McKinney remembers wasting little time offering Hammond the chance to join him in the NBA.
"John was a person that I knew, with a team in front of me that had to be built from the ground up, who could bring the kind of organizational skills that we needed, along with his contacts with the college coaches, and they way he could evaluate players we were looking to bring into our organization," McKinney said. "So he joined me in Minnesota, and we've been thick as thieves for the better part of 46 years now."
McKinney finds one thing rather remarkable about his association with Hammond.
"I've known John for 46 years, and what's remarkable about it is that for 46 years, we've never had a harsh word," McKinney said. "You know anytime you have any kind of friendship or close relationship, you're probably going to have a few tense words, but he and I have both understood one thing, whether it's personal or professional.
"From a professional standpoint, we always know what it takes to get the job done. We know about professionalism. We know about supporting one another. He knows that I have his back, and he's had mine. When John told me in a professional situation that I needed to look at another way of handling it, I knew I was getting advice from someone who really cared and understood; it wasn't just somebody with an agenda. And likewise now.
"So our relationship has stood the test of time, and it's really fabulous to be working with him in this capacity and working with the Bucks."
If Hammond were ever asked to choose whom he would most want in a foxhole with him, or whom he would want to accompany into battle, McKinney would be at or near the top of the list.
"I do agree with that," Hammond said. "I would say, too, that having him in a foxhole with me is good terminology. That's on the personal side.
"On the business side, Billy is here because of who and what he's been in this business. He knows that. He's been a general manager of two NBA teams. He's been in the NBA his entire working life. The experiences that he's had in different organizations, and the personal relationship that we have ... there could not be a better fit than Billy McKinney being here with us."
So Hammond returned the assist that McKinney had handed him 20 years ago, and McKinney gathered it in wholeheartedly.

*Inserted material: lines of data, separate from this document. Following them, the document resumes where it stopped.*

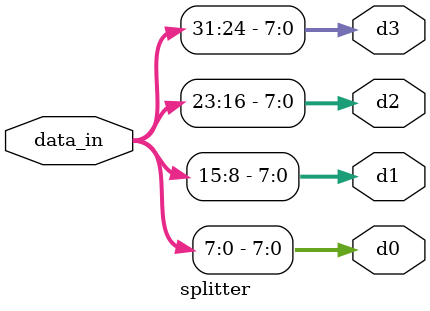
<source format=v>
`timescale 1ns / 1ps


module splitter(
input [31:0] data_in,
output [7:0] d0,
output [7:0] d1,
output [7:0] d2,
output [7:0] d3
    );
    
    assign d0 = data_in[7:0];
    assign d1 = data_in[15:8];
    assign d2 = data_in[23:16];
    assign d3 = data_in[31:24];
endmodule

</source>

He has taken the ball and made the most of his opportunity.
"When John called me with the opportunity to come and work here, he said, 'You know, Billy, with your experience, you could come in somewhere on a higher level, so I'm going to let you think about this for a day or so whether you'll accept this position as our director of scouting,'' McKinney recalled. "I called him back the next day and said, 'John, I'm on board. Job titles have never meant anything to me. It's the opportunity to work with you, to do something special in Milwaukee, and to be helping you, as you did for me, early in my career as an executive.'"
And McKinney has enjoyed building something special with his boyhood friend, just a few miles up the road from where they grew up together.

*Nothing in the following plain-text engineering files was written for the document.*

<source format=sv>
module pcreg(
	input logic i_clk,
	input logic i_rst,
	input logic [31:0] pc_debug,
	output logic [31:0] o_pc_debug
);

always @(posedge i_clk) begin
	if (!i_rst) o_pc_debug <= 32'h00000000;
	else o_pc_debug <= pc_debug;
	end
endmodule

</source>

"One of the things we both know, being from the Midwest, is that people here really appreciate players who are committed to what they're doing," McKinney said. "For us, having grown up htere and identifying talent, we know that's an important ingredient to bring in -- not just having talent, but having guys who the fans can identify with.

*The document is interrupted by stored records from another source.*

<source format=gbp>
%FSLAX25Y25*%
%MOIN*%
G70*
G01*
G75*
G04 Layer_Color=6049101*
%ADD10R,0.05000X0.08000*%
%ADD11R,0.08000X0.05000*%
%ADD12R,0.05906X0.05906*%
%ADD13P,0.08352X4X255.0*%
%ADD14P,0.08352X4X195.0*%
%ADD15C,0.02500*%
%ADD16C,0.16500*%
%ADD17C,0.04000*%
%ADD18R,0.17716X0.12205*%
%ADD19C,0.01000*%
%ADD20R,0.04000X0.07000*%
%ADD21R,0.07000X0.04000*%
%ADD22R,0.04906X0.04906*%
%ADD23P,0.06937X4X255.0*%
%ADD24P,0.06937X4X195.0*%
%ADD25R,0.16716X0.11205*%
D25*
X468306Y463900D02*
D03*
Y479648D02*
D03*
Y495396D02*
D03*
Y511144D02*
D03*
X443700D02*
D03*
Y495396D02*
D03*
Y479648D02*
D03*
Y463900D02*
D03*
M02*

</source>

"After watching them play, those fans can go home and say, 'You know what? Those guys might not have won tonight, but they played hard. They played together.' We know there's a lot of value in that, and those are the kind of players we are going to try to bring in to represent the city and the state."
Yes, wherever the basketball careers of John Hammond and Billy McKinney have taken them, whether they've been together or miles apart, "we" has always been the operative word in their partnership.